Thursday, December 22, 2016

El Paso: Jazz at Sunset


El Paso Jazz at Sunset, 2016

September 2016

One of the reasons I stay in a place for a year is so I can experience an entire cycle of a community's cultural activities.

Jazz at Sunset only happens once a year, so it won out over some other tantalizing ways to spend a Friday evening in El Paso.

The first things to strike me upon arrival at the grassy venue on EPCC's Valle Verde campus were these:
  1. I need to find some shade; and
  2. Oh look! Mosquito-spray stations set up around the perimeter! Loved this for its thoughtfulness and, upon reflection, its low-cost, pro-active, practical approach to a public-health issue in the era of zika. 

El Paso Jazz at Sunset, 2016


Having only recently been introduced to the jugular force of the (well-)spoken word, I admired how the Jazz at Sunset organizers made stage space for two poets during each of the band set-ups. The conjunction of poetry and jazz is a natural one.

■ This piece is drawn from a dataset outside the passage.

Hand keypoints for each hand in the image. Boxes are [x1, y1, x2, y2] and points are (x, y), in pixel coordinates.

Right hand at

Jazz at Sunset featured two poets: Ebonee Norris and [why don't I write this shit down when I'm there? and why wasn't he on the program? So let's call him:] Greg.


Ebonee Norris, El Paso Jazz at Sunset, 2016


The jazz bands included:
  1. Frank Zona & Urban Edge
  2. El Paso Jazz Collective
  3. Billy Townes
  4. Ocean's Four Jazz

I left before Ocean's Four Jazz came on, but I got some film bits of the other three bands.

El Paso Jazz Collective:





Frank Zona and Urban Edge (with a drum solo and a sax solo):




Billy Townes:





Some music hits the spiritual, the emotional, or the physical.

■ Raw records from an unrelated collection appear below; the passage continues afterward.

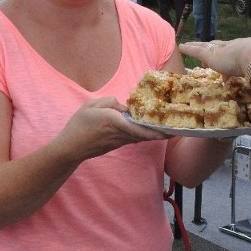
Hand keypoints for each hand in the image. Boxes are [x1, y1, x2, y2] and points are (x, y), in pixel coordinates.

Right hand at [56, 97, 170, 162]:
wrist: (70, 148)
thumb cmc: (79, 125)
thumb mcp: (92, 105)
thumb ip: (110, 102)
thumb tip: (123, 107)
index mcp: (116, 122)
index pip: (141, 127)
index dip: (158, 130)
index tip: (172, 130)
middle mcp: (122, 133)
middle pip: (147, 133)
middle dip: (163, 132)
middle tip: (179, 128)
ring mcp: (121, 140)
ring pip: (142, 136)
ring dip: (156, 133)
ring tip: (170, 128)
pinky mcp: (118, 144)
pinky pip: (135, 137)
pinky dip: (145, 134)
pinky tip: (151, 129)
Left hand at [179, 37, 250, 78]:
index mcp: (246, 49)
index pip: (235, 52)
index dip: (230, 54)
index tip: (228, 57)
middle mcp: (233, 47)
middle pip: (220, 46)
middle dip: (214, 48)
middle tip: (208, 50)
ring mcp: (222, 50)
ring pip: (207, 46)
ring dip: (199, 46)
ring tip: (191, 45)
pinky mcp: (212, 55)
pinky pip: (197, 50)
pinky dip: (190, 48)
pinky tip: (182, 46)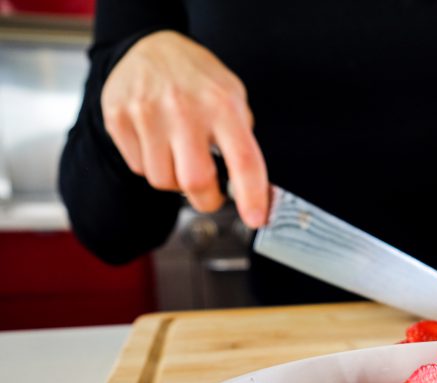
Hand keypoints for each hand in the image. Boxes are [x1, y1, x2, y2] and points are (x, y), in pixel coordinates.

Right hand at [100, 30, 268, 226]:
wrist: (149, 46)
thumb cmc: (198, 80)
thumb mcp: (233, 97)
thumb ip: (242, 140)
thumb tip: (252, 189)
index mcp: (222, 105)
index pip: (243, 160)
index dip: (252, 195)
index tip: (256, 218)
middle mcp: (183, 109)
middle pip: (195, 181)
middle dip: (207, 200)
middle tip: (211, 194)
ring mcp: (146, 113)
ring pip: (163, 181)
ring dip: (175, 180)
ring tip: (179, 154)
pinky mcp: (117, 118)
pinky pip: (138, 167)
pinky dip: (151, 165)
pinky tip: (157, 141)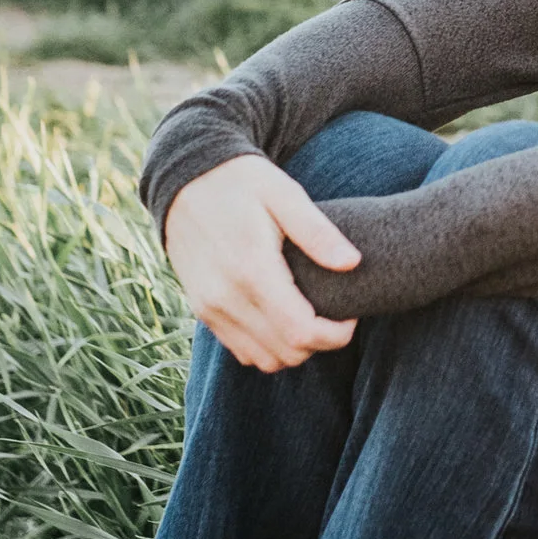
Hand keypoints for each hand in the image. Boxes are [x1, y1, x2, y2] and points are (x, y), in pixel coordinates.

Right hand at [164, 155, 362, 372]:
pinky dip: (267, 347)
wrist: (185, 179)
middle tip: (335, 315)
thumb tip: (353, 263)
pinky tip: (282, 318)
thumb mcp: (284, 194)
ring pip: (263, 360)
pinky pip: (240, 350)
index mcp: (252, 270)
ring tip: (310, 317)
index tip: (351, 315)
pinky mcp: (201, 310)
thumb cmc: (242, 182)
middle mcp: (226, 298)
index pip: (301, 332)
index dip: (336, 334)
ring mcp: (209, 308)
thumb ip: (317, 232)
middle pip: (286, 354)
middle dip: (320, 343)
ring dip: (294, 349)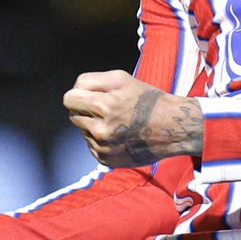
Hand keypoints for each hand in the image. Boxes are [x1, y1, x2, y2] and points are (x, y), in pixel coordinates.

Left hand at [63, 70, 202, 167]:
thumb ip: (91, 80)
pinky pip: (91, 146)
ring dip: (93, 125)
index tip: (90, 96)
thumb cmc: (148, 100)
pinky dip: (100, 140)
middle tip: (107, 108)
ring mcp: (103, 148)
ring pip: (82, 131)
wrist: (172, 128)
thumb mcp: (122, 78)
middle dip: (85, 110)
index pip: (69, 99)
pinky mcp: (106, 160)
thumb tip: (74, 91)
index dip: (78, 94)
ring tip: (116, 122)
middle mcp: (100, 130)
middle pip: (73, 116)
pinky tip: (118, 134)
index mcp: (103, 106)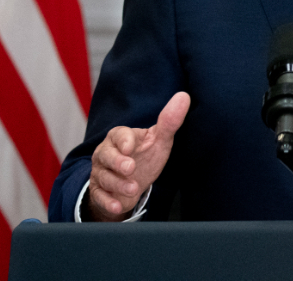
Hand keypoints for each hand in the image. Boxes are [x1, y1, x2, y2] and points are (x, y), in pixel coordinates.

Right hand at [87, 92, 190, 221]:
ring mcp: (101, 172)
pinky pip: (99, 196)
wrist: (134, 181)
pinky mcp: (99, 191)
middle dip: (117, 162)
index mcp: (120, 136)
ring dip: (118, 184)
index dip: (123, 140)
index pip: (118, 134)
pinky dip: (107, 202)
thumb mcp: (159, 139)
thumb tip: (184, 96)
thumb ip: (170, 121)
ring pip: (104, 177)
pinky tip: (117, 205)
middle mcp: (106, 153)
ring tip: (133, 188)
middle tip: (131, 168)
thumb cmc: (146, 154)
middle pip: (106, 155)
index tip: (130, 147)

The jazz tonight was like getting a brain massage. I mean, I almost felt the notes get into those wrinkles and crevices of my brain. It felt. Good.

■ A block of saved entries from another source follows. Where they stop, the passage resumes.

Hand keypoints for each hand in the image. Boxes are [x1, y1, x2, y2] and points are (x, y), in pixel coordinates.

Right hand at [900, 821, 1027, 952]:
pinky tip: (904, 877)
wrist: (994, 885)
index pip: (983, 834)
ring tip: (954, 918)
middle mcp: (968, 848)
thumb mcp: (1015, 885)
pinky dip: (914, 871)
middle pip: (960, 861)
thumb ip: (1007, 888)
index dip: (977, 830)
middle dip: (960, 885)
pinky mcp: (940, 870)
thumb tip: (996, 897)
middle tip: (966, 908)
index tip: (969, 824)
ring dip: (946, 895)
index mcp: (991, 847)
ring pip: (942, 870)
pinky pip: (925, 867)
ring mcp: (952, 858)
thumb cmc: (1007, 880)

El Paso Jazz at Sunset, 2016

This makes me wonder what jazz does to the brain. Below are some ideas:


In Mozart and Leadbelly, Louisiana writer Ernest J. Gaines says about jazz: 
… I think I have learned as much about writing about my people by listening to blues and jazz and spirituals as I have learned by reading novels. The understatements in the tenor saxophone of Lester Young, the crying, haunting, forever searching sounds of John Coltrane, and the softness and violence of Count Basie’s big band – all have fired my imagination as much as anything in literature. But the rural blues, maybe because of my background, is my choice in music.